= Case mix index =

Relative value assigned to a diagnosis-related group of patients

Case mix index (CMI) within health care and medicine, is a relative value assigned to a diagnosis-related group of patients in a medical care environment. The CMI value is used in determining the allocation of resources to care for and/or treat the patients in the group.

==Resource Use Groups==

Patients are classified into groups having the same condition (based on main and secondary diagnosis, procedures, age), complexity (comorbidity) and needs. These groups are known as Diagnosis Related Groups (DRG), or Resource Use Groups (RUG).

Each DRG has a relative average value assigned to it that indicates the amount of resources required to treat patients in the group, as compared to all the other diagnosis-related groups within the system. The relative average value assigned to each group is its CMI.

==Hospital CMI==
The CMI of a hospital reflects the diversity, clinical complexity and the needs for resources in the population of all the patients in the hospital.
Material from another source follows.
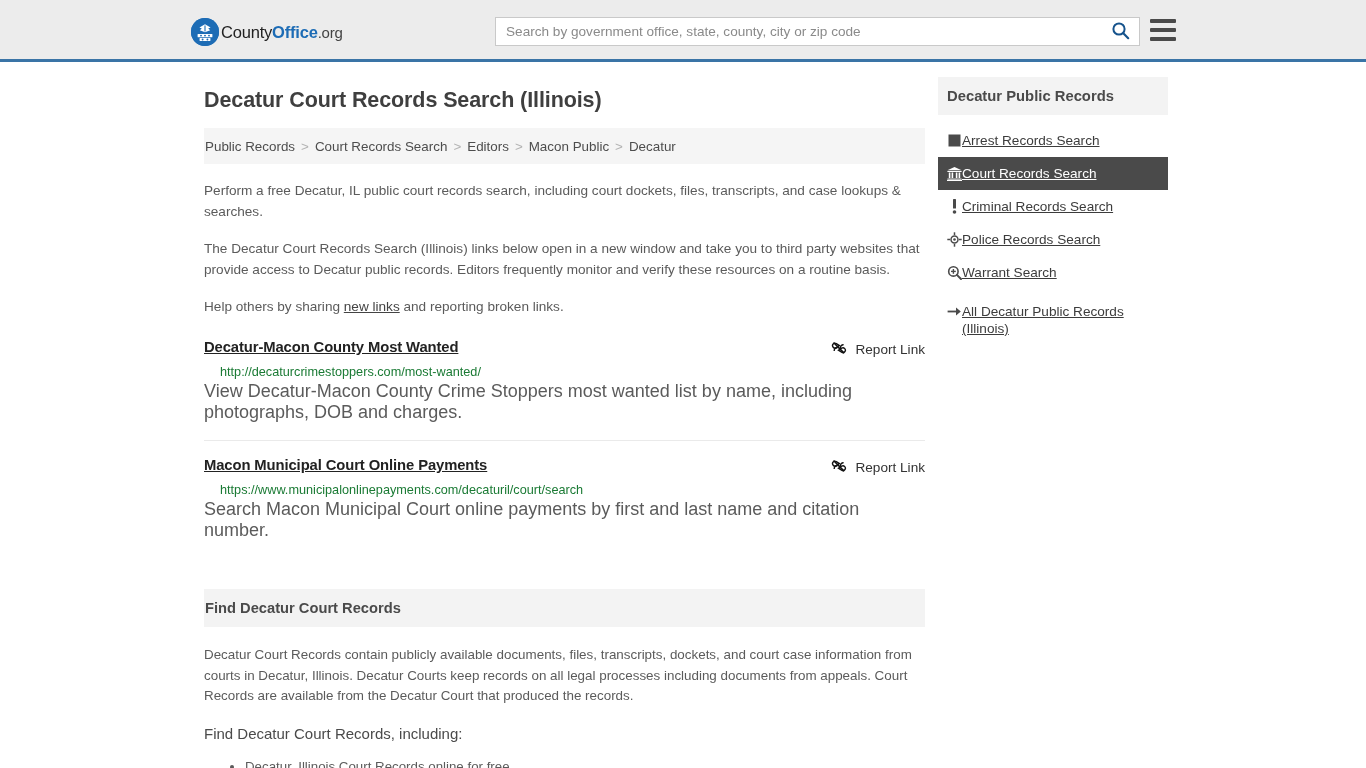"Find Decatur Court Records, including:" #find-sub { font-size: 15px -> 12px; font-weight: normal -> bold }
The CMI value of a hospital can be used to adjust the average cost per patient (or per day) for a given hospital relative to the adjusted average cost for other hospitals by dividing the average cost per patient (or day) by the hospital's calculated CMI. The adjusted average cost per patient would reflect the charges reported for the types of cases treated in that year. If a hospital has a CMI greater than 1.00, their adjusted cost per patient or per day will be lower and conversely, if a hospital has a CMI less than 1.00, their adjusted cost will be higher.

Example:

The archived 2011 spreadsheet of the CMI for all US providers is linked here:

An analysis of that file shows 3619 hospital records. The number of cases per hospital ranges from a low of 1 to a high of 36,282 cases at Florida Hospital in Orlando, FL (Medicare ID 100007). That hospital has a Case Mix Index of 1.57. The mean number of cases for all the hospitals in the database is 3,098 with a standard deviation of 3,102. The Case Mix Index average is 1.37 with a minimum of 0.58, a maximum of 3.73, and a standard deviation of 0.31.